The recommended mapping the Rambus request Count field from the Rambus datasheet is <code>Count = NumBytes + Address[2:0]</code>, as this produces the correct byte masking for writes that aren't 64bit aligned. But RI actually implements this mapping from the RCP as:<syntaxhighlight>
Count[6:3] = NumBytes[6:3]
Count[2:0] = NumBytes[2:0] + Address[2:0]
</syntaxhighlight>Which drops any carries from bit 2 to bit 3. This works fine for unaligned writes that fit within a single 64bit transfer (and all unaligned writes from the CPU fit this rule).
 
But you can use PI to create misaligned DMA bursts of any length from 1 to 128 bytes, and it's possible to cause a dropped carry. Testing shows this results in the DMA transfers of <code>NumBytes - Address[2:0]</code> bytes. It's possible to compensate for this "bug" by increasing the transfer length (at least for short transfers under 128 bytes).
 
SI also allows for misaligned DMA transfers, but exact results haven't been documented. All other devices don't allow the lower bits of address to be set.
 
= RI_SELECT configurations =
 
<big>'''Warning: This section contains speculative information that is in need of further research.'''</big>
 
It is currently unclear what the full set of working configurations for the TSEL and RSEL fields of RI_SELECT are.

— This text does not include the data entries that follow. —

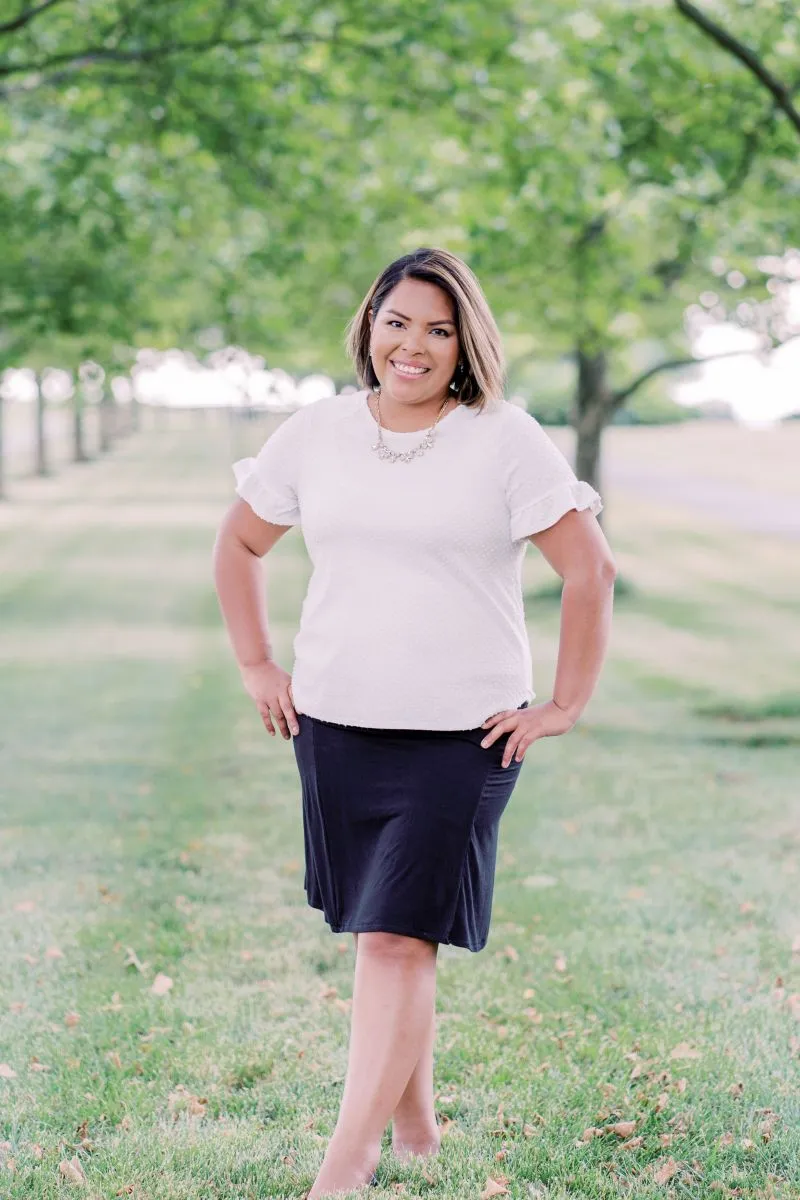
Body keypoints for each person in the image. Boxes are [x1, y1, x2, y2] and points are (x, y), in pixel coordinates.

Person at [212, 246, 616, 1197]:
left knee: (397, 937)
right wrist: (257, 661)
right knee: (385, 931)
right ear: (370, 326)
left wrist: (564, 705)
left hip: (462, 736)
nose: (415, 344)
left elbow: (590, 571)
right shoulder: (316, 432)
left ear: (464, 342)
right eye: (399, 321)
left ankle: (344, 1165)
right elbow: (239, 542)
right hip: (337, 725)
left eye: (439, 329)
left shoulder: (503, 437)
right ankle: (418, 1133)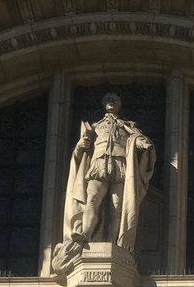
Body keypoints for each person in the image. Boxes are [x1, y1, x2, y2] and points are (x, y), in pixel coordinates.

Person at [59, 93, 155, 253]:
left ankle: (114, 244)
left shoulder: (127, 126)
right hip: (99, 164)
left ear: (119, 104)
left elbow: (137, 139)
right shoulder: (95, 126)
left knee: (117, 207)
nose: (111, 101)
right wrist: (79, 146)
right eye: (108, 99)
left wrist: (142, 145)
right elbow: (80, 152)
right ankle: (85, 234)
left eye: (115, 99)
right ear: (104, 104)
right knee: (92, 199)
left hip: (120, 166)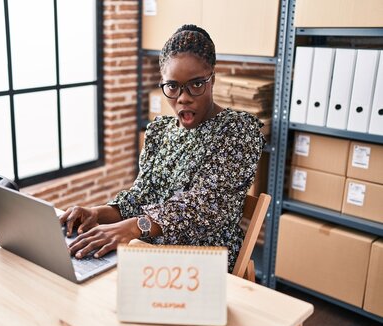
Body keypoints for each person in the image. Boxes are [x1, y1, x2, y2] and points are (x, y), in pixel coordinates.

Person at [60, 24, 265, 272]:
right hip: (150, 252)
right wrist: (97, 213)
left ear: (212, 78)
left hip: (204, 264)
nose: (183, 97)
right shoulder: (159, 131)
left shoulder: (238, 131)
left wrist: (134, 227)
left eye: (196, 85)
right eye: (172, 86)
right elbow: (140, 197)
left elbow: (203, 209)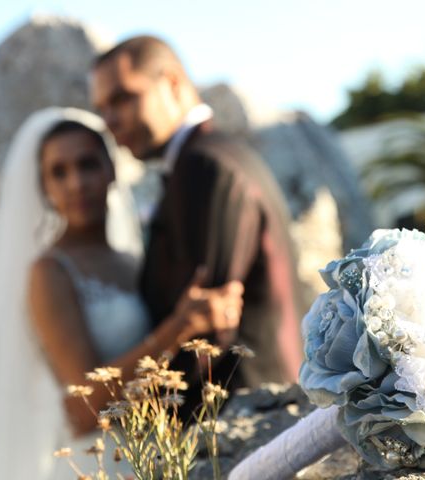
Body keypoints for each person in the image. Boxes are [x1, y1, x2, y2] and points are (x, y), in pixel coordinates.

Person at [0, 107, 244, 479]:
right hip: (99, 462)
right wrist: (179, 326)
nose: (77, 183)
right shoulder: (49, 272)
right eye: (59, 172)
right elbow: (82, 407)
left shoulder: (132, 259)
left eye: (87, 164)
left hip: (159, 450)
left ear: (111, 170)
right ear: (44, 187)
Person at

A datasheet for a Rambus Memory Controller (RMC), a component similar in function to the RI that interfaces with a Rambus ASIC Cell (RAC), refers to the IPL3 configuration (<code>TSEL=0b0001, RSEL=0b0100</code>) as "Option A". The same datasheet mentions an alternative configuration, "Option Z", configured with (<code>TSEL=0b0010, RSEL=0b1000</code>) and considers this configuration preferable over Option A:
{{Blockquote
|text=Option Z is the recommended timing option for the RMC. This minimizes the setup times of all inputs.
|author=RMC datasheet
}}
Option Z has been tested on hardware and does not appear to cause noticeable instability in RDRAM operation, although it is still unclear whether the claim about Option Z being preferable is applicable to the RI. Other "random" configurations for TSEL and RSEL were also attempted but these quickly crashed, however it is still unclear whether the two options mentioned by the RMC datasheet are the extent of possible configurations, and which configuration should be preferred on N64.